Growing up in Europe, I am all too aware that race discrimination and the inequitable treatment of minorities is a worldwide challenge. Increasingly though, across the globe, people are starting to speak up in search of a different future. Whether this is an outward, loud approach or a focused community conversation, this work is critical. As just one ally, I can start to enact change, but I believe it will take a groundswell of people coming together to stop the spread of discrimination and hatred by standing up for what is right.

How do we approach something that seems so intractable? These systemic global issues with deep historical roots are overwhelmingly hard to fully comprehend, let alone act on. I have found that it requires listening and learning differently than ever before, and:

  • Doing the work. For me, one aspect of this is looking harder at cultural truths, diving into history to learn what really happened and tracing that forward to the systemic disadvantaging of racial and ethnic minorities today. It also means seeing the same pattern in the many countries around the world that have histories of colonial atrocities and systemic subordination.
  • Overcoming the tendency to avoid, reject and revise uncomfortable discussions on race across history. No matter where we were raised, revisionist history shaped how we see the world. And no matter who we are as people, it is hard to learn that some of what we have believed to be true for so long is exactly the opposite. So, it is a regular practice in my conversations to pay explicit attention to this and question what I once held to be true.
  • Speaking truth to power and being prepared for disagreement. This is where allyship rings most true for me. Speaking truth to power means doing what is right – even in the face of criticism and backlash. A simple example of that is when I field questions about whether we are focusing too much on diversity and inclusion in our day jobs, and in the way our organization has pushed for appropriate education and reflection moments like Juneteenth. Or, when people question why I am one of the executive sponsors of our Blacks at Microsoft employee resource group when I am not from the community. Each of our capacities to enact change will be different, but are we standing up when we see inequity in our communities, when a colleague is overlooked or bullied, when our candidate pipelines are woefully monochromatic, when our white friends are reflecting on Black Lives Matter protests?
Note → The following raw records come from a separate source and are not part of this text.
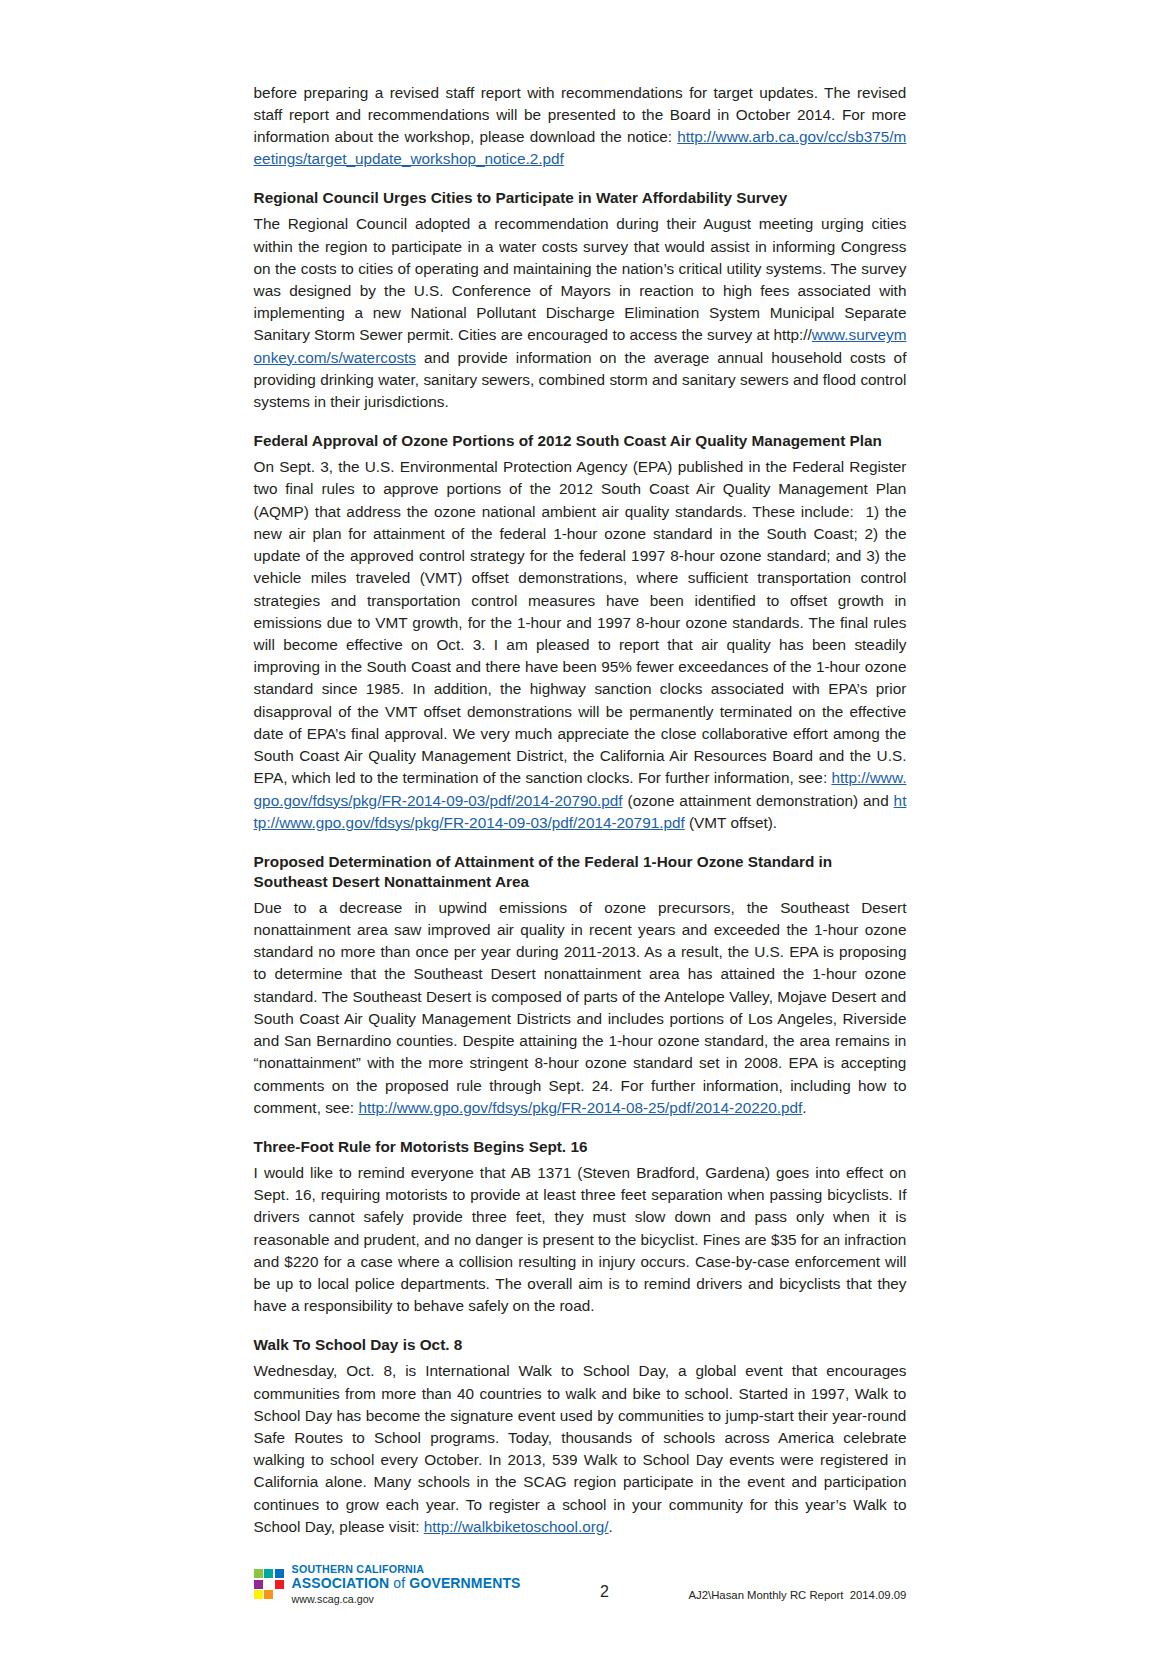before preparing a revised staff report with recommendations for target updates. The revised staff report and recommendations will be presented to the Board in October 2014. For more information about the workshop, please download the notice: http://www.arb.ca.gov/cc/sb375/meetings/target_update_workshop_notice.2.pdf
Regional Council Urges Cities to Participate in Water Affordability Survey
The Regional Council adopted a recommendation during their August meeting urging cities within the region to participate in a water costs survey that would assist in informing Congress on the costs to cities of operating and maintaining the nation’s critical utility systems. The survey was designed by the U.S. Conference of Mayors in reaction to high fees associated with implementing a new National Pollutant Discharge Elimination System Municipal Separate Sanitary Storm Sewer permit. Cities are encouraged to access the survey at http://www.surveymonkey.com/s/watercosts and provide information on the average annual household costs of providing drinking water, sanitary sewers, combined storm and sanitary sewers and flood control systems in their jurisdictions.
Federal Approval of Ozone Portions of 2012 South Coast Air Quality Management Plan
On Sept. 3, the U.S. Environmental Protection Agency (EPA) published in the Federal Register two final rules to approve portions of the 2012 South Coast Air Quality Management Plan (AQMP) that address the ozone national ambient air quality standards. These include: 1) the new air plan for attainment of the federal 1-hour ozone standard in the South Coast; 2) the update of the approved control strategy for the federal 1997 8-hour ozone standard; and 3) the vehicle miles traveled (VMT) offset demonstrations, where sufficient transportation control strategies and transportation control measures have been identified to offset growth in emissions due to VMT growth, for the 1-hour and 1997 8-hour ozone standards. The final rules will become effective on Oct. 3. I am pleased to report that air quality has been steadily improving in the South Coast and there have been 95% fewer exceedances of the 1-hour ozone standard since 1985. In addition, the highway sanction clocks associated with EPA’s prior disapproval of the VMT offset demonstrations will be permanently terminated on the effective date of EPA’s final approval. We very much appreciate the close collaborative effort among the South Coast Air Quality Management District, the California Air Resources Board and the U.S. EPA, which led to the termination of the sanction clocks. For further information, see: http://www.gpo.gov/fdsys/pkg/FR-2014-09-03/pdf/2014-20790.pdf (ozone attainment demonstration) and http://www.gpo.gov/fdsys/pkg/FR-2014-09-03/pdf/2014-20791.pdf (VMT offset).
Proposed Determination of Attainment of the Federal 1-Hour Ozone Standard in Southeast Desert Nonattainment Area
Due to a decrease in upwind emissions of ozone precursors, the Southeast Desert nonattainment area saw improved air quality in recent years and exceeded the 1-hour ozone standard no more than once per year during 2011-2013. As a result, the U.S. EPA is proposing to determine that the Southeast Desert nonattainment area has attained the 1-hour ozone standard. The Southeast Desert is composed of parts of the Antelope Valley, Mojave Desert and South Coast Air Quality Management Districts and includes portions of Los Angeles, Riverside and San Bernardino counties. Despite attaining the 1-hour ozone standard, the area remains in “nonattainment” with the more stringent 8-hour ozone standard set in 2008. EPA is accepting comments on the proposed rule through Sept. 24. For further information, including how to comment, see: http://www.gpo.gov/fdsys/pkg/FR-2014-08-25/pdf/2014-20220.pdf.
Three-Foot Rule for Motorists Begins Sept. 16
I would like to remind everyone that AB 1371 (Steven Bradford, Gardena) goes into effect on Sept. 16, requiring motorists to provide at least three feet separation when passing bicyclists. If drivers cannot safely provide three feet, they must slow down and pass only when it is reasonable and prudent, and no danger is present to the bicyclist. Fines are $35 for an infraction and $220 for a case where a collision resulting in injury occurs. Case-by-case enforcement will be up to local police departments. The overall aim is to remind drivers and bicyclists that they have a responsibility to behave safely on the road.
Walk To School Day is Oct. 8
Wednesday, Oct. 8, is International Walk to School Day, a global event that encourages communities from more than 40 countries to walk and bike to school. Started in 1997, Walk to School Day has become the signature event used by communities to jump-start their year-round Safe Routes to School programs. Today, thousands of schools across America celebrate walking to school every October. In 2013, 539 Walk to School Day events were registered in California alone. Many schools in the SCAG region participate in the event and participation continues to grow each year. To register a school in your community for this year’s Walk to School Day, please visit: http://walkbiketoschool.org/.
SOUTHERN CALIFORNIA
ASSOCIATION of GOVERNMENTS
www.scag.ca.gov
2
AJ2\Hasan Monthly RC Report 2014.09.09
For me, allyship is not a passive activity. It is not enough to read, to make declarative position statements and converse about the issues. Real change requires activation and likely takes more heart, energy and empathy than we possibly have poured into many other things in our lives. So as I reflect on Black History Month, and the rich history that led to it, I resolve to do more, to be yet a better ally.

Like me, many of you reading this have had the benefit of white privilege all your life – an absence of systemic barriers to your advancement. Now, how do we use our privilege to lift others, make space for others and pave the way for true equity?”